I will find you right away this time. They have to walk across the stage again, this time with lights and music, dark and loud and fast. I leave her with her class at stage right, then dodge dancers and darkness until I reach the doorway at stage left. She crosses the stage. I'm right there but she doesn't see me yet. She's sobbing again.

We go through this again and again until every class understands how the finale should look. She cries every time, hanging on to her fear. Her nightmare. I can never reach her fast enough.

***

{six}
We're walking to the bus stop, the last week of school. She often walks ten paces ahead, pretending that she's allowed to cross these streets alone. But today she slips her hand in mine, no reason given.

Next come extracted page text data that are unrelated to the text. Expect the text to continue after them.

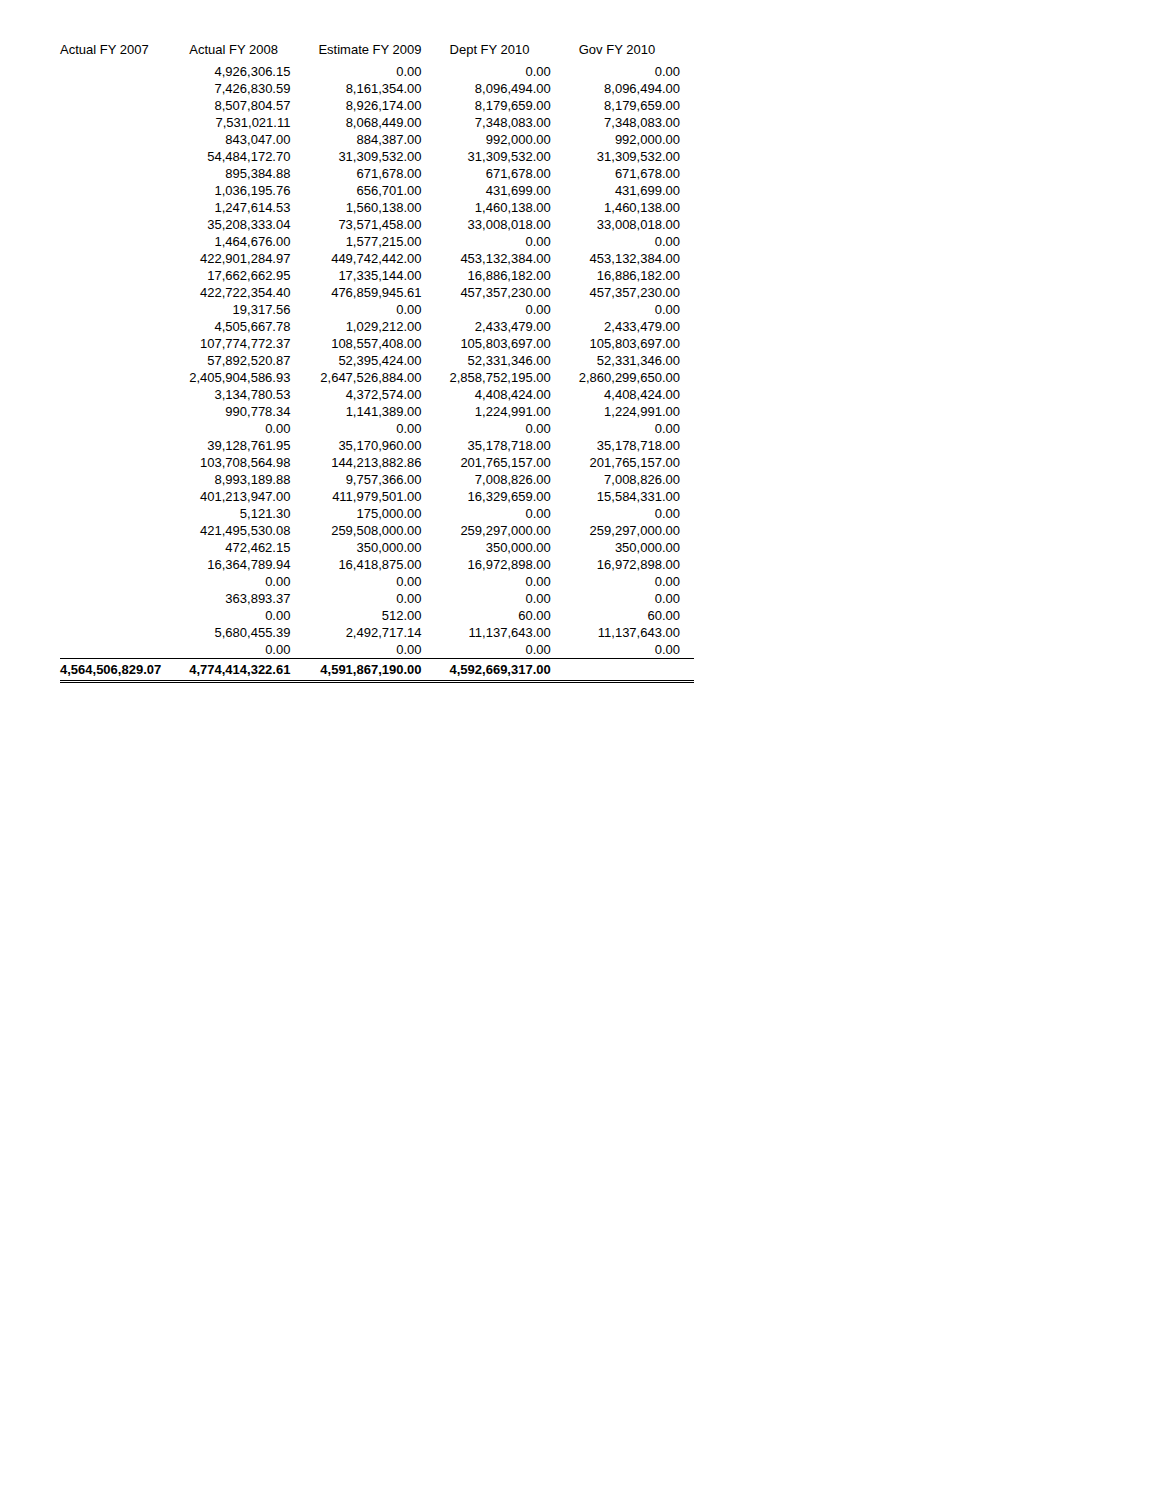| Actual FY 2007 | Actual FY 2008 | Estimate FY 2009 | Dept FY 2010 | Gov FY 2010 |
| --- | --- | --- | --- | --- |
| | 4,926,306.15 | 0.00 | 0.00 | 0.00 |
| | 7,426,830.59 | 8,161,354.00 | 8,096,494.00 | 8,096,494.00 |
| | 8,507,804.57 | 8,926,174.00 | 8,179,659.00 | 8,179,659.00 |
| | 7,531,021.11 | 8,068,449.00 | 7,348,083.00 | 7,348,083.00 |
| | 843,047.00 | 884,387.00 | 992,000.00 | 992,000.00 |
| | 54,484,172.70 | 31,309,532.00 | 31,309,532.00 | 31,309,532.00 |
| | 895,384.88 | 671,678.00 | 671,678.00 | 671,678.00 |
| | 1,036,195.76 | 656,701.00 | 431,699.00 | 431,699.00 |
| | 1,247,614.53 | 1,560,138.00 | 1,460,138.00 | 1,460,138.00 |
| | 35,208,333.04 | 73,571,458.00 | 33,008,018.00 | 33,008,018.00 |
| | 1,464,676.00 | 1,577,215.00 | 0.00 | 0.00 |
| | 422,901,284.97 | 449,742,442.00 | 453,132,384.00 | 453,132,384.00 |
| | 17,662,662.95 | 17,335,144.00 | 16,886,182.00 | 16,886,182.00 |
| | 422,722,354.40 | 476,859,945.61 | 457,357,230.00 | 457,357,230.00 |
| | 19,317.56 | 0.00 | 0.00 | 0.00 |
| | 4,505,667.78 | 1,029,212.00 | 2,433,479.00 | 2,433,479.00 |
| | 107,774,772.37 | 108,557,408.00 | 105,803,697.00 | 105,803,697.00 |
| | 57,892,520.87 | 52,395,424.00 | 52,331,346.00 | 52,331,346.00 |
| | 2,405,904,586.93 | 2,647,526,884.00 | 2,858,752,195.00 | 2,860,299,650.00 |
| | 3,134,780.53 | 4,372,574.00 | 4,408,424.00 | 4,408,424.00 |
| | 990,778.34 | 1,141,389.00 | 1,224,991.00 | 1,224,991.00 |
| | 0.00 | 0.00 | 0.00 | 0.00 |
| | 39,128,761.95 | 35,170,960.00 | 35,178,718.00 | 35,178,718.00 |
| | 103,708,564.98 | 144,213,882.86 | 201,765,157.00 | 201,765,157.00 |
| | 8,993,189.88 | 9,757,366.00 | 7,008,826.00 | 7,008,826.00 |
| | 401,213,947.00 | 411,979,501.00 | 16,329,659.00 | 15,584,331.00 |
| | 5,121.30 | 175,000.00 | 0.00 | 0.00 |
| | 421,495,530.08 | 259,508,000.00 | 259,297,000.00 | 259,297,000.00 |
| | 472,462.15 | 350,000.00 | 350,000.00 | 350,000.00 |
| | 16,364,789.94 | 16,418,875.00 | 16,972,898.00 | 16,972,898.00 |
| | 0.00 | 0.00 | 0.00 | 0.00 |
| | 363,893.37 | 0.00 | 0.00 | 0.00 |
| | 0.00 | 512.00 | 60.00 | 60.00 |
| | 5,680,455.39 | 2,492,717.14 | 11,137,643.00 | 11,137,643.00 |
| | 0.00 | 0.00 | 0.00 | 0.00 |
| 4,564,506,829.07 | 4,774,414,322.61 | 4,591,867,190.00 | 4,592,669,317.00 | |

This girl was a clingy toddler, fearful of other children, loud sounds, strange places. I remember thinking of her fragile grasp as a tiny bird's nest cupped in my hand. Crushable. Now her fingers wrap halfway around the back of my hand. Capable. In the fall, I might, might, might let her walk alone. I'm thinking about it.

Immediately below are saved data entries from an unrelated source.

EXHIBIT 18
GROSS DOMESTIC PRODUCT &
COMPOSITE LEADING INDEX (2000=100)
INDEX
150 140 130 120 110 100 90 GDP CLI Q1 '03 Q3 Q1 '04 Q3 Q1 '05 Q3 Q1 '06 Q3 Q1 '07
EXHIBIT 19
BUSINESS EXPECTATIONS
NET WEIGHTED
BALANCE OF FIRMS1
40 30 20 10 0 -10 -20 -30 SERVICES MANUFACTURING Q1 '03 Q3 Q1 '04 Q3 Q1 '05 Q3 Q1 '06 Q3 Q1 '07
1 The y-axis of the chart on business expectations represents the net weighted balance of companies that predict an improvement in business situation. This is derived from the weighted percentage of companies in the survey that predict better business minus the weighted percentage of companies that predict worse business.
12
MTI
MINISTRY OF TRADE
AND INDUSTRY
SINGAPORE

Last night, I woke from the worst nightmare I can remember. It was a jumbled haze of chasing and fear and hot adrenaline, confusing scenes. I held her cowering in my embrace, hiding her from a faceless attacker. But something drew me from her and the next scene was filled with blood. It took me a long time to fall back to sleep after that. The shadows held terrible secrets.

***

I'm taking a walk with three girls, a stroller, and a dog. A neighbor smiles hello, surveying my scene. My, you've got your hands full.

I laugh. I guess so. 

But that's not really it at all. My hands aren't full.

It's my heart.

Wednesday, June 1, 2011

cultivating

When we first moved into our house, I thought my thumb would green up pretty quickly. (I never had much luck with houseplants in the apartment. But -- a yard! I would do better.) I imagined a bountiful garden and beautiful landscaping.

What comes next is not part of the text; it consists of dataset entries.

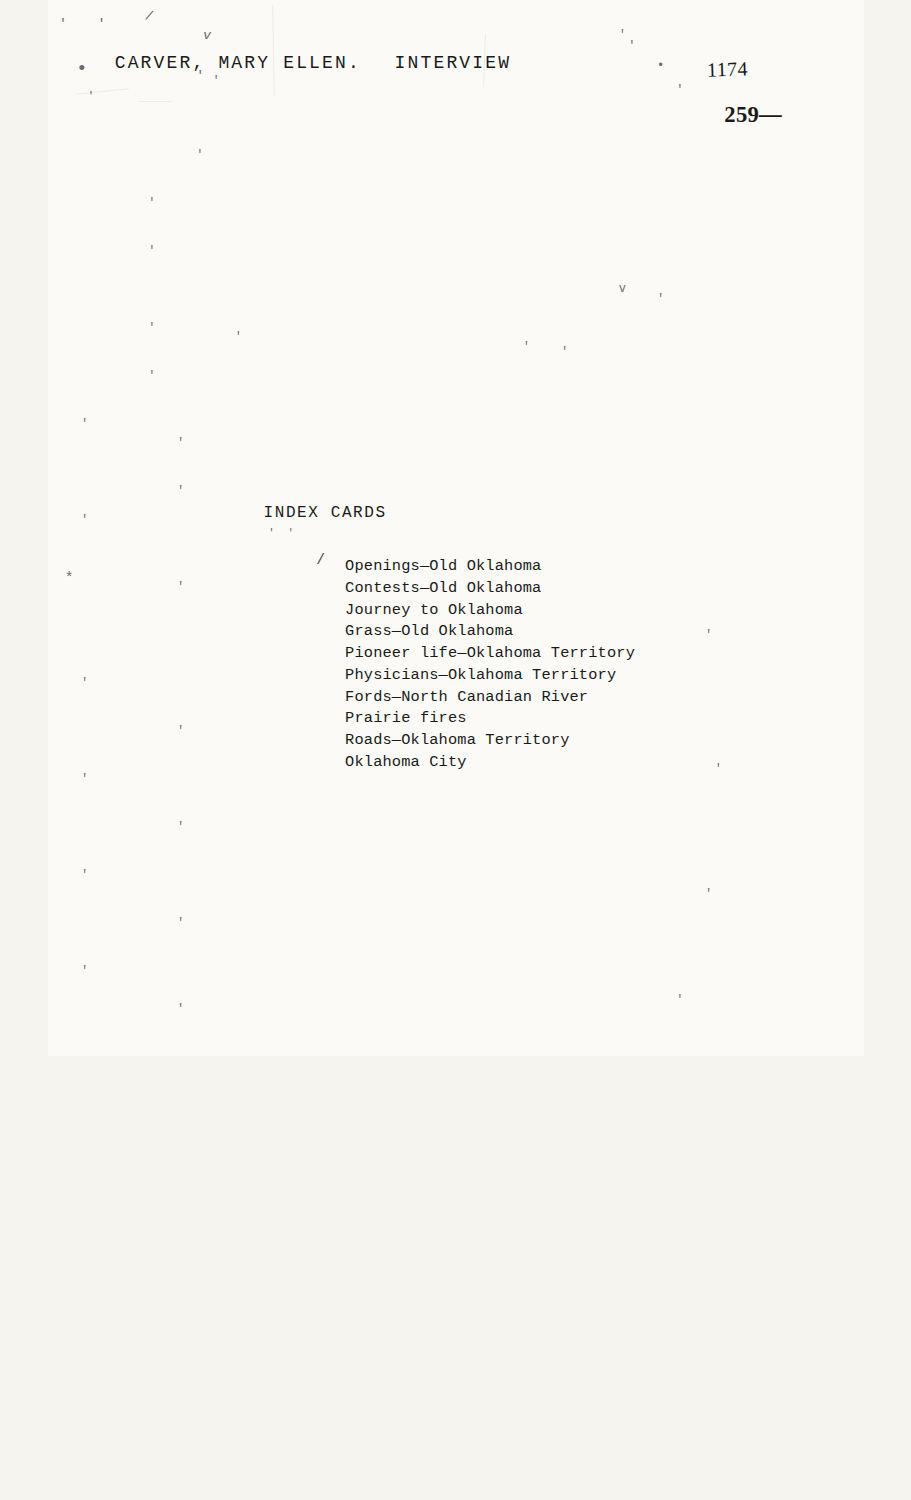' ' / v • ' ' ' ' ' • ' ' ' ' v ' ' ' ' ' ' ' ' ' ' ' ' ' ' ' ' ' ' ' ' ' ' ' *
CARVER, MARY ELLEN. INTERVIEW
1174
259—
INDEX CARDS
' '
/Openings—Old Oklahoma
Contests—Old Oklahoma
Journey to Oklahoma
Grass—Old Oklahoma
Pioneer life—Oklahoma Territory
Physicians—Oklahoma Territory
Fords—North Canadian River
Prairie fires
Roads—Oklahoma Territory
Oklahoma City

But I was pregnant that first summer. I fell asleep in the sun while the girls ran circles around me.

And the second summer, my crawling baby wanted to eat every stick and green thing she alighted upon. And she slept like shit. Hanging a load of laundry was about the only thing on my outside chore list that year. 

So here we are, three summers later, and the yard is still full of dandelions. The vegetable garden is a lot of fenced-in nothing. And the spaces where I hoped to splash color are unchecked tangles of whatever wanted to take root.

It's a little sad.

But I didn't have much luck with the few tomatoes we put in the last two years, and I'm not very inspired to figure out why. And honestly, I have a hard time investing money in plants that the chipmunks might chew. Or that might mystify me with sunlight and soil requirements.

This year, I'm sleeping better. But I still don't feel like gardening.

***

A few months ago, I decided to quit this corner of the internet that I'd been cultivating.  Everything that was coming up had started to look the same to me. So I wrote the last of it and thought I would tuck into my notebook and scribble secrets that would swell into something more significant.

The break felt good. At first.

It was freeing to live sacred moments and ignore the urge to set them to music. To feel everything but remain right-side-out -- rather than laying myself out there: exposed, unwrapped, guts hanging out. 

But the months went by and I picked up my pen only a few times. Made only a few scribbles. And felt myself disappearing around the edges.

***

Last week, I picked up the dandelion plucker and popped a few by the roots. Soon I had a huge pile of weeds and the yard looked only a little different. But there was something satisfying about the way the stems sounded when they broke free.

I've been sizing up the gigantic hostas along the house. The jungle of ferns that have self-spread around the shed and along the fence. Perhaps its time to divide them? Fill in some empty spaces with plants we already have?

Last weekend, the girls begged to plant something. So we put in a row of peas. A patch of zinnias. I'm not sure if they will come up, but they are watching with expectant eyes. I am too.

And maybe that's enough out there, in here. Pulling things out, breaking things down.

And watching. Especially the watching.

It doesn't particularly matter what -- if anything -- comes up. When there's dirt under my nails, I can see my edges.